### Importing necessary packages and libraries

In [5]:
from selenium import webdriver 
from selenium.webdriver.common.by import By
from bs4 import BeautifulSoup
from bs4 import Comment
from pprint import pprint
import pandas as pd
import numpy as np
import seaborn as sns
import matplotlib.pyplot as plt
import time
import requests


### Using Requests and BeautifulSoup to scrape NBA data for players

In [2]:
years = list(range(2000, 2024))
ppg_url = "https://www.basketball-reference.com/leagues/NBA_{}_ppg.html"
advanced_stats_url = "https://www.basketball-reference.com/leagues/NBA_{}_advanced.html"
standings_url = "https://www.basketball-reference.com/leagues/NBA_{}.html"


In [47]:
# Scrape MVP awards table from 2000-2023 and save as an HTML file
for year in years:
    base_url = f"https://www.basketball-reference.com/awards/awards_{year}.html"
    data = requests.get(base_url)

    with open(f'MVP_Data/{year}.html', 'w+', encoding="utf-8") as f:
        f.write(data.text)

### Extracting MVP candidates from 2000-2023

In [44]:
# Open each HTML file, parse out the table, create pandas dataframe
mvp_list = []
for year in years:
    with open(f"MVP_data/{year}.html", errors="ignore") as f:
        page = f.read()

        soup = BeautifulSoup(page, "html.parser")
        remove_header = soup.find("tr", class_='over_header').decompose()
        mvp_table = soup.find(id='mvp')
        mvp_df = pd.read_html(str(mvp_table))[0]
        mvp_df['Year'] = year
        mvp_list.append(mvp_df)

mvp_data = pd.concat(mvp_list)
mvp_data.reset_index(drop=True)
mvp_data.to_csv(f'MVP_data/mvp_awards.csv')

### Extracting ROY candidates from 2000-2023

In [26]:
roy_list = []
for year in years:
    with open(f"MVP_data/{year}.html", errors="ignore") as f:
        page = f.read()

        soup = BeautifulSoup(page, "html.parser")
        remove_header = soup.find("tr", class_='over_header').decompose()

Extracted records

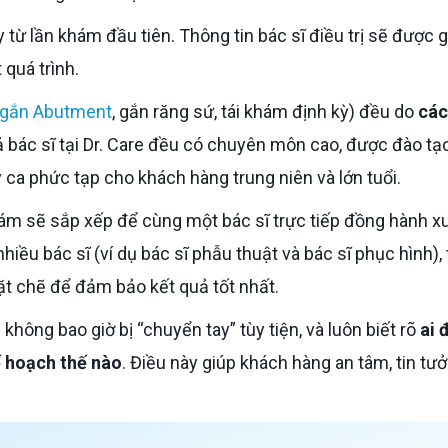
 từ lần khám đầu tiên. Thông tin bác sĩ điều trị sẽ được g
 quá trình.
gắn Abutment
, gắn răng sứ, tái khám định kỳ) đều do
cá
ả bác sĩ tại Dr. Care đều có chuyên môn cao, được đào tạ
 ca phức tạp cho khách hàng trung niên và lớn tuổi.
iều bác sĩ (ví dụ bác sĩ phẫu thuật và bác sĩ phục hình), 
hặt chẽ để đảm bảo kết quả tốt nhất.
 không bao giờ bị “chuyển tay” tùy tiện, và luôn biết rõ
ai 
ế hoạch thế nào
. Điều này giúp khách hàng an tâm, tin tư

* Apply what you read *
A – Which parser does the NBA scraping notebook pass to BeautifulSoup?
B – Render the lines of the extracted records as a numbered list, skipping blank lines. Omit the pictures.

* Responses to the tasks *
A – "html.parser"

B –
1.  từ lần khám đầu tiên. Thông tin bác sĩ điều trị sẽ được g
2.  quá trình.
3. gắn Abutment
4. , gắn răng sứ, tái khám định kỳ) đều do
5. cá
6. ả bác sĩ tại Dr. Care đều có chuyên môn cao, được đào tạ
7.  ca phức tạp cho khách hàng trung niên và lớn tuổi.
8. iều bác sĩ (ví dụ bác sĩ phẫu thuật và bác sĩ phục hình), 
9. hặt chẽ để đảm bảo kết quả tốt nhất.
10.  không bao giờ bị “chuyển tay” tùy tiện, và luôn biết rõ
11. ai 
12. ế hoạch thế nào
13. . Điều này giúp khách hàng an tâm, tin tư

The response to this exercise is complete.